When a person suffers a heart attack, they are rushed to the ER for immediate care, as they should be. Once stabilized, the doctor provides the patient with a treatment plan of life changes: take your medicine, change your diet, exercise, avoid stress. The patient is informed that if they choose not to follow these directions, they may have another heart attack (a relapse).
But unfortunately, it’s not easy to make a lifestyle change, and they start to falter a bit, eventually not doing what the doctor advised. Their choice to stop doing what they were told leads to another heart attack and another trip to the ER. The process is repeated time and time with no stigma placed on the person, and very little blame placed upon for the multiple relapses. As a society, we give them a pass since they have a disease, and making a lifestyle change isn’t easy.
Yet, a person who overdoses on narcotics is rushed to the hospital, treated, and recovers are told before discharge that to avoid another overdose, they need to make some lifestyle changes: stop using drugs, see a counselor, go to support meetings. They are advised that if they don’t, they risk another overdose. These instructions are not that different from the heart attack victim. And both patients are told that their choice to follow or not follow the directives of the doctor will affect their outcome.

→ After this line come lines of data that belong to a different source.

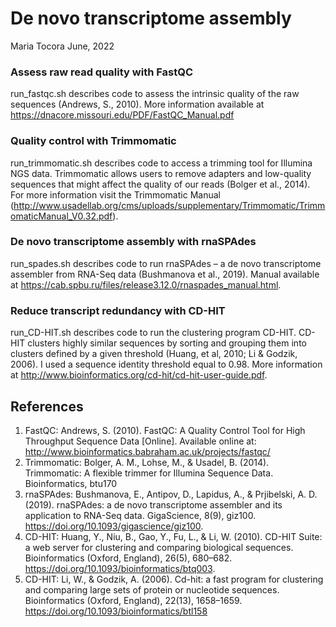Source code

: De novo transcriptome assembly 
===========================
Maria Tocora 
June, 2022

### Assess raw read quality with FastQC
run_fastqc.sh describes code to assess the intrinsic quality of the raw sequences (Andrews, S., 2010). More information available at https://dnacore.missouri.edu/PDF/FastQC_Manual.pdf

### Quality control with Trimmomatic
run_trimmomatic.sh describes code to access a trimming tool for Illumina NGS data. Trimmomatic allows users to remove adapters and low-quality sequences that might affect the quality of our reads (Bolger et al., 2014). For more information visit the Trimmomatic Manual (http://www.usadellab.org/cms/uploads/supplementary/Trimmomatic/TrimmomaticManual_V0.32.pdf).

### De novo transcriptome assembly with rnaSPAdes
run_spades.sh describes code to run rnaSPAdes – a de novo transcriptome assembler from RNA-Seq data (Bushmanova et al., 2019). Manual available at https://cab.spbu.ru/files/release3.12.0/rnaspades_manual.html. 

### Reduce transcript redundancy with CD-HIT
run_CD-HIT.sh describes code to run the clustering program CD-HIT. CD-HIT clusters highly similar sequences by sorting and grouping them into clusters defined by a given threshold (Huang, et al, 2010; Li & Godzik, 2006). I used a  sequence identity threshold equal to 0.98. More information at http://www.bioinformatics.org/cd-hit/cd-hit-user-guide.pdf.

## __References__
1. FastQC: Andrews, S. (2010). FastQC: A Quality Control Tool for High Throughput Sequence Data [Online]. Available
online at: http://www.bioinformatics.babraham.ac.uk/projects/fastqc/
2. Trimmomatic:  Bolger, A. M., Lohse, M., & Usadel, B. (2014). Trimmomatic: A flexible trimmer for Illumina Sequence Data.
Bioinformatics, btu170
3. rnaSPAdes: Bushmanova, E., Antipov, D., Lapidus, A., & Prjibelski, A. D. (2019). rnaSPAdes: a de novo transcriptome assembler and its application to RNA-Seq data. GigaScience, 8(9), giz100. https://doi.org/10.1093/gigascience/giz100.
4. CD-HIT: Huang, Y., Niu, B., Gao, Y., Fu, L., & Li, W. (2010). CD-HIT Suite: a web server for clustering and comparing biological sequences. Bioinformatics (Oxford, England), 26(5), 680–682. https://doi.org/10.1093/bioinformatics/btq003.
5. CD-HIT: Li, W., & Godzik, A. (2006). Cd-hit: a fast program for clustering and comparing large sets of protein or nucleotide sequences. Bioinformatics (Oxford, England), 22(13), 1658–1659. https://doi.org/10.1093/bioinformatics/btl158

Yet, if the person overdoses again, they will be stigmatized, lectured, and over time, banned from treatment facilities for “non-compliance.” Both patients were admitted to an ER, both were medically treated, both were given treatment plans for lifestyle change, and both informed that failure to make those life changes could result in a relapse. What’s the difference!?
Connectedness
A reason people tend to use drugs or alcohol in an addictive manner is that they don’t feel connected to society, family, or to others. Therefore, we as professionals and a society need to guide them back into a feeling of connectedness in a healthy way.
We need to reconnect them to society, with family, friends, and support groups. Yet what we as a society tend to do is continue the disconnection. We place them outside of society through stigmatization, incarceration, refusing them treatment, making it difficult to obtain employment while in active recovery. As such, that lack of connectedness is reinforced, and supportive recovery stunted.
Those who, in active addiction, are picked up by law enforcement on certain drug charges will now have a felony record. When released from jail and attempting to make a change in life, they find out quickly that most employers won’t hire a person with a felony charge. So much for the attempt at being a productive member of society. Once again, the person, now in recovery, is stigmatized and disconnected from society. Recall that both of these factors are contributors to relapse.
I don’t have all the answers, but what I know is that what we’re currently doing to help people with addiction is not working. Social connectedness is needed as the key to bringing about a healthy, productive recovery. This requires a societal change. Are we willing to make this change?